- **DESCRIPTION OF THE TASK**
The output is the lines below from the one with "skin shows moderate" through the one with "cells in low-grade", both included, printed exactly and with no other line.

* * * * * * * * *

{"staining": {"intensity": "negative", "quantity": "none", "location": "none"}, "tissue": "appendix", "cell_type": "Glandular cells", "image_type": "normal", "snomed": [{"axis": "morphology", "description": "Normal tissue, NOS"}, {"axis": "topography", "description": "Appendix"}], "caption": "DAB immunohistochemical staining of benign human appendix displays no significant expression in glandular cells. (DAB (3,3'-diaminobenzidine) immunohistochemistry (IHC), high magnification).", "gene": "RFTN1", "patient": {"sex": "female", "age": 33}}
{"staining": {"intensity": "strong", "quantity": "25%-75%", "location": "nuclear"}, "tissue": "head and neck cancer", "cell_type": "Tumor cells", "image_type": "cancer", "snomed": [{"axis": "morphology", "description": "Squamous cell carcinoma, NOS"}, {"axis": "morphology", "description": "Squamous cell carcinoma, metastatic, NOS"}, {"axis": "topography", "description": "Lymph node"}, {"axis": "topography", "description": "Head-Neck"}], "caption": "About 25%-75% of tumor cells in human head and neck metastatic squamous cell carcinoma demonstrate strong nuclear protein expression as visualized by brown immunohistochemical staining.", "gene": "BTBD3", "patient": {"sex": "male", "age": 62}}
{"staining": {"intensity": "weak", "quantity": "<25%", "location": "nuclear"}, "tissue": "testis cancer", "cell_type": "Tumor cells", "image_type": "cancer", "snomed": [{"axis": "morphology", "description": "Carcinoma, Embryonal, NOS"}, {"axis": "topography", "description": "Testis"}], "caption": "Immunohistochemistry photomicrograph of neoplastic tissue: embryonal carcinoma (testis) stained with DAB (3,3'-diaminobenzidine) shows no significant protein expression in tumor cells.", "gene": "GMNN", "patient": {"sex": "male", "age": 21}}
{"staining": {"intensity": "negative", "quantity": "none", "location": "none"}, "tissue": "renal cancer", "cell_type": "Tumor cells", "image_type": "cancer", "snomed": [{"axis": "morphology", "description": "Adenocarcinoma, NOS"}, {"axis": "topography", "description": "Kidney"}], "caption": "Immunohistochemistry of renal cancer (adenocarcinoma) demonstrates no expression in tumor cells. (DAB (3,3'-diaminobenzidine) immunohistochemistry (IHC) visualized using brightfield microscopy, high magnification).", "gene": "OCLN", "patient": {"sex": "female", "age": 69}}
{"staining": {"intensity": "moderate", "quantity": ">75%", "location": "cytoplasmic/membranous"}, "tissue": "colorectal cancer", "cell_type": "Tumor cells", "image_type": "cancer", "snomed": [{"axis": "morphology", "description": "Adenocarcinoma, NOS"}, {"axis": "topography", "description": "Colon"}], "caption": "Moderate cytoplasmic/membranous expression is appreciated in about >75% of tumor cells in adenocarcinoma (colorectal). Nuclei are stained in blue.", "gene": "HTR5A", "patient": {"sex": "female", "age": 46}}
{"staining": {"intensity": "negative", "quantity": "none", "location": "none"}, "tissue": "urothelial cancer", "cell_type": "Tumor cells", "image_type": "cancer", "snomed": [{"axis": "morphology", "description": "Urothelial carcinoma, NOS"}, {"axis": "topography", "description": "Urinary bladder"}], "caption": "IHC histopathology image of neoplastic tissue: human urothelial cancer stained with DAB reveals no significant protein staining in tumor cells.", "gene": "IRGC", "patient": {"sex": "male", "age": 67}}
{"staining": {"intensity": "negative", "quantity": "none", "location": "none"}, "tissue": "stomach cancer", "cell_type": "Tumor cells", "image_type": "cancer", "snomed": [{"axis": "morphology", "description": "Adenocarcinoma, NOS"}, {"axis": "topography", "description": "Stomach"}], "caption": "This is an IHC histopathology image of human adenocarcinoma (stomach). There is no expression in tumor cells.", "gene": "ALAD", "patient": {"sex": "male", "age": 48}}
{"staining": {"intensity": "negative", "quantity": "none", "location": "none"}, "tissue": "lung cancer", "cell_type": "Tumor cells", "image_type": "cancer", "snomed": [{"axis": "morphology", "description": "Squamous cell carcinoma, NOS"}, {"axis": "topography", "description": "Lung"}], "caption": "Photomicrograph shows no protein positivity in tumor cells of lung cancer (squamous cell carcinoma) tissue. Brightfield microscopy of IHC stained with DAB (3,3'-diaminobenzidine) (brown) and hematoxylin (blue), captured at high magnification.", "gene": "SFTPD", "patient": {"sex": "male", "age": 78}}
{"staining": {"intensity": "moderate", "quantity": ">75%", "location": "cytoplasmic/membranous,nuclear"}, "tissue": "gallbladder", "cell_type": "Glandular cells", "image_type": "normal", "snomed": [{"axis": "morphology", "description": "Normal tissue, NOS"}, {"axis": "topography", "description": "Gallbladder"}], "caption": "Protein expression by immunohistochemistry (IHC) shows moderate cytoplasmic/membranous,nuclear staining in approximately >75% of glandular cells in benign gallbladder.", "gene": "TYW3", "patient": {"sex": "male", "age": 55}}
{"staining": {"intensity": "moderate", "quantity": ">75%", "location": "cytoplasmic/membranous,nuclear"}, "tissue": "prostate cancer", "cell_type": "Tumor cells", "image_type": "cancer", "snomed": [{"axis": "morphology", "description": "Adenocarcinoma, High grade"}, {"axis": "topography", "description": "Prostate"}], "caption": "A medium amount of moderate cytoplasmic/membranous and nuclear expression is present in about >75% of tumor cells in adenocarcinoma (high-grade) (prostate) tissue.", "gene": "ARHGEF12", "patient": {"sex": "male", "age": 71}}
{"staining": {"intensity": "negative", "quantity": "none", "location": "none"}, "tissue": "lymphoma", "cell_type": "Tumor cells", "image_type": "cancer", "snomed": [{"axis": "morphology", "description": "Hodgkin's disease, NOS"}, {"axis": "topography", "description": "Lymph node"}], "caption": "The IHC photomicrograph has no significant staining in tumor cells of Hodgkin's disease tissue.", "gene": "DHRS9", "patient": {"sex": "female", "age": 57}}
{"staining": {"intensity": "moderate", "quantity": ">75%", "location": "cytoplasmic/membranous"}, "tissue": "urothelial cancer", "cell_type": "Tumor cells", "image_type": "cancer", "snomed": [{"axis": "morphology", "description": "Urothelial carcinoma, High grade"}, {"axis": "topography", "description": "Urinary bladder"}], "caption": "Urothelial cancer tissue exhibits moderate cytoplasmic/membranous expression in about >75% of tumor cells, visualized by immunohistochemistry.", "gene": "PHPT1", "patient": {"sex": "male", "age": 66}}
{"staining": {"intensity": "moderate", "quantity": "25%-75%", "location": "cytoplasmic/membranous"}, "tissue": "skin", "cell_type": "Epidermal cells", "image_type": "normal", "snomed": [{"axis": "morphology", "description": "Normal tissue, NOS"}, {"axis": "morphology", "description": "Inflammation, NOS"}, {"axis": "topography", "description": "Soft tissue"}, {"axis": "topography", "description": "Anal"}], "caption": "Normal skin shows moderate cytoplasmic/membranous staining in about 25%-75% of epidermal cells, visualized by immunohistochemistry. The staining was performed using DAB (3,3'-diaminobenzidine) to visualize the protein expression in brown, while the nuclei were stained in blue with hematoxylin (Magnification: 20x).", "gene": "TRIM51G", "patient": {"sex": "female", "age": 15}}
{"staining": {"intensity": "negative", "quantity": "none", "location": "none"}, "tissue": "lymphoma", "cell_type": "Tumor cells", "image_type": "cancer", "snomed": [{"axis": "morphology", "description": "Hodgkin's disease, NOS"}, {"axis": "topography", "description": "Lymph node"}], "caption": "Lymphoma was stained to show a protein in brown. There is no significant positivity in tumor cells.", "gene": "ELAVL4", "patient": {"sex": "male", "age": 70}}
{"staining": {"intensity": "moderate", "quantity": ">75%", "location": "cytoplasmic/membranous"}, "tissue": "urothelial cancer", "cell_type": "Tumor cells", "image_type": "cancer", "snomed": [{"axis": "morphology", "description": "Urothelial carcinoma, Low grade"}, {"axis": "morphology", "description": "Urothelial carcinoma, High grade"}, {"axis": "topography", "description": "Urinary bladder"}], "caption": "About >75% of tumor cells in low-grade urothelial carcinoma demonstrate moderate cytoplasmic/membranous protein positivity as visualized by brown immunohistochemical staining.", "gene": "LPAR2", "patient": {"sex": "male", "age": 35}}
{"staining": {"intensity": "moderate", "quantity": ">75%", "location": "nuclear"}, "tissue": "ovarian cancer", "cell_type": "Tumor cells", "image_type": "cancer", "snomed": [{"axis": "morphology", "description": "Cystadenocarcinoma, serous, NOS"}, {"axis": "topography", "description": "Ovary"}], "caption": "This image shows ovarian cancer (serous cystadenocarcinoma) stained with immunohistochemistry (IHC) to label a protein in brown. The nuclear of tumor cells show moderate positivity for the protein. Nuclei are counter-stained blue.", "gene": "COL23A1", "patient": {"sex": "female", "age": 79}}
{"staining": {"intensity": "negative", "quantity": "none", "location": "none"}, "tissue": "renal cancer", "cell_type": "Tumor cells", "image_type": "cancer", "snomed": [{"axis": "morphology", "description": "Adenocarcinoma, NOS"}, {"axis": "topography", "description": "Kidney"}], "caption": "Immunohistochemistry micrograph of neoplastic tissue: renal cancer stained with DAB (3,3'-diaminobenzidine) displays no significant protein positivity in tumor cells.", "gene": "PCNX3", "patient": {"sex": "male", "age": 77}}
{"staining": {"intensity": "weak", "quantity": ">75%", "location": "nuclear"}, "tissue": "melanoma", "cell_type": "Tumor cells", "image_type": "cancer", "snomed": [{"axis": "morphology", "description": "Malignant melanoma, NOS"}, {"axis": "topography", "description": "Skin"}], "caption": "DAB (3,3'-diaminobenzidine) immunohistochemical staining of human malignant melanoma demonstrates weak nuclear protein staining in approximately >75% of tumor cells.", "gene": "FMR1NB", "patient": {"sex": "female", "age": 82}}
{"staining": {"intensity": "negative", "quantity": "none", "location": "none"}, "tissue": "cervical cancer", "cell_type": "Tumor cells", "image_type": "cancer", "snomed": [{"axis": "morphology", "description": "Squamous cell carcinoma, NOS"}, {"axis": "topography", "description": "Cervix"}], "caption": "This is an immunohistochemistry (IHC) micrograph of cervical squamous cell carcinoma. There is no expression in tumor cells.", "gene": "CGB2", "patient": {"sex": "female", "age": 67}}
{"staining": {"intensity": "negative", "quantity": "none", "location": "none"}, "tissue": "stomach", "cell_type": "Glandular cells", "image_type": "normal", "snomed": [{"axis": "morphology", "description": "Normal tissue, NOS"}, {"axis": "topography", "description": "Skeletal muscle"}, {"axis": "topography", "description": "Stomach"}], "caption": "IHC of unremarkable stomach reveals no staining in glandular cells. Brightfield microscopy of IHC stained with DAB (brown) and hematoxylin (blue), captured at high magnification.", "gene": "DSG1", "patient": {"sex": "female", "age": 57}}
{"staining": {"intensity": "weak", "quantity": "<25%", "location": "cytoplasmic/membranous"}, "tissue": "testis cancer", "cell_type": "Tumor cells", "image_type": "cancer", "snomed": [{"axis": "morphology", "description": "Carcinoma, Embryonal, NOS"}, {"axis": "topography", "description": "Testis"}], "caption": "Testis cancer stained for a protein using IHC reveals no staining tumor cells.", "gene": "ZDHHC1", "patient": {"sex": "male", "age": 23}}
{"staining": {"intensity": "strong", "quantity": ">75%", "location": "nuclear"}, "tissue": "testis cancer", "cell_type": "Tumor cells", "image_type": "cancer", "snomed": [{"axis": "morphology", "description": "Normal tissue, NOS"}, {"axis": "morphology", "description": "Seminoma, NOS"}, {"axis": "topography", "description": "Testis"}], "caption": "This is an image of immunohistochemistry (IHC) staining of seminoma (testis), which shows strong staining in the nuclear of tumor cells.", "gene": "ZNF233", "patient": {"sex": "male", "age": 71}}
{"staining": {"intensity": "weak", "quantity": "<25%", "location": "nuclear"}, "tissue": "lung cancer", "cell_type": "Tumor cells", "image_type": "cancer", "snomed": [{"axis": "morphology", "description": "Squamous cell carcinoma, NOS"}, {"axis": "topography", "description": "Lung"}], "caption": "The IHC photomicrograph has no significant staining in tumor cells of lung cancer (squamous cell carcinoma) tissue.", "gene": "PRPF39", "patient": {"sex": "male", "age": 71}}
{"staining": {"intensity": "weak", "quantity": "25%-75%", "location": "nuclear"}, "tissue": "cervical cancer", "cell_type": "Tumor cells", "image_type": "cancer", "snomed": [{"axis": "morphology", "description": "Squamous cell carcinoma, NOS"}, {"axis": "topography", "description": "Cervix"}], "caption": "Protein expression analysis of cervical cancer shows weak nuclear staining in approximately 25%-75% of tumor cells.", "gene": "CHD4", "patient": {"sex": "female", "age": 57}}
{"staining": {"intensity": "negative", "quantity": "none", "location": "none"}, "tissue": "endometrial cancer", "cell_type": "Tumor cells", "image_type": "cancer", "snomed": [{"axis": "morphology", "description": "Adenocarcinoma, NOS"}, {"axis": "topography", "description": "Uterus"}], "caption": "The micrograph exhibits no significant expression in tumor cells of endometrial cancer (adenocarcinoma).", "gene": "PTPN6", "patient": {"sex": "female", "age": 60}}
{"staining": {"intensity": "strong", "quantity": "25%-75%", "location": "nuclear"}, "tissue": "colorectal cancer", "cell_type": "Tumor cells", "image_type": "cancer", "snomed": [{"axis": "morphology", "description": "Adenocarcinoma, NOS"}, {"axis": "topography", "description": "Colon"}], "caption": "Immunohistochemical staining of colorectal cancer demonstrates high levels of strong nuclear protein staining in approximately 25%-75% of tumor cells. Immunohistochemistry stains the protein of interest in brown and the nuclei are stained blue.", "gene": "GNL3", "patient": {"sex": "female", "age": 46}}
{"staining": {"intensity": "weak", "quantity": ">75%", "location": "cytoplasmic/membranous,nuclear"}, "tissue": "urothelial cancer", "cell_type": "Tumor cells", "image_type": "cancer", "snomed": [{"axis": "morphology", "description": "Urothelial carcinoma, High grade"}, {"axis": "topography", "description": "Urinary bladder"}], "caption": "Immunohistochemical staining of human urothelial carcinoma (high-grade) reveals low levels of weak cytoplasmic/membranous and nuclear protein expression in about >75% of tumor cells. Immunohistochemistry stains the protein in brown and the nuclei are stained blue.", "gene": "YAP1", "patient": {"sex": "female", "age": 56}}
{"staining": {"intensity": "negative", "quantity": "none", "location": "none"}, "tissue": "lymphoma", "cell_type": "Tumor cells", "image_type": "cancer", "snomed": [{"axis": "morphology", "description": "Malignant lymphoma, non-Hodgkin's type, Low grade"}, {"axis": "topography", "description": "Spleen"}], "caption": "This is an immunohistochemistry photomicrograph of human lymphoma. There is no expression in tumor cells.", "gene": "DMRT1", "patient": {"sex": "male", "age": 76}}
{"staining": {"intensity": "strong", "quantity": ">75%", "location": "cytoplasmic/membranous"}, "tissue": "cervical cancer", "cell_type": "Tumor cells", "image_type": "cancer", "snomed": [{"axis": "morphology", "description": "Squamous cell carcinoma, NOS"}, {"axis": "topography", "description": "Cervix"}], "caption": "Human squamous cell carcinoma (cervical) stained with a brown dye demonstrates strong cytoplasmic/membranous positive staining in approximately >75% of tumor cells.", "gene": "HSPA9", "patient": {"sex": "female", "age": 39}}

* * * * * * * * *

- **RESPONSE TO THIS EXERCISE**
{"staining": {"intensity": "moderate", "quantity": "25%-75%", "location": "cytoplasmic/membranous"}, "tissue": "skin", "cell_type": "Epidermal cells", "image_type": "normal", "snomed": [{"axis": "morphology", "description": "Normal tissue, NOS"}, {"axis": "morphology", "description": "Inflammation, NOS"}, {"axis": "topography", "description": "Soft tissue"}, {"axis": "topography", "description": "Anal"}], "caption": "Normal skin shows moderate cytoplasmic/membranous staining in about 25%-75% of epidermal cells, visualized by immunohistochemistry. The staining was performed using DAB (3,3'-diaminobenzidine) to visualize the protein expression in brown, while the nuclei were stained in blue with hematoxylin (Magnification: 20x).", "gene": "TRIM51G", "patient": {"sex": "female", "age": 15}}
{"staining": {"intensity": "negative", "quantity": "none", "location": "none"}, "tissue": "lymphoma", "cell_type": "Tumor cells", "image_type": "cancer", "snomed": [{"axis": "morphology", "description": "Hodgkin's disease, NOS"}, {"axis": "topography", "description": "Lymph node"}], "caption": "Lymphoma was stained to show a protein in brown. There is no significant positivity in tumor cells.", "gene": "ELAVL4", "patient": {"sex": "male", "age": 70}}
{"staining": {"intensity": "moderate", "quantity": ">75%", "location": "cytoplasmic/membranous"}, "tissue": "urothelial cancer", "cell_type": "Tumor cells", "image_type": "cancer", "snomed": [{"axis": "morphology", "description": "Urothelial carcinoma, Low grade"}, {"axis": "morphology", "description": "Urothelial carcinoma, High grade"}, {"axis": "topography", "description": "Urinary bladder"}], "caption": "About >75% of tumor cells in low-grade urothelial carcinoma demonstrate moderate cytoplasmic/membranous protein positivity as visualized by brown immunohistochemical staining.", "gene": "LPAR2", "patient": {"sex": "male", "age": 35}}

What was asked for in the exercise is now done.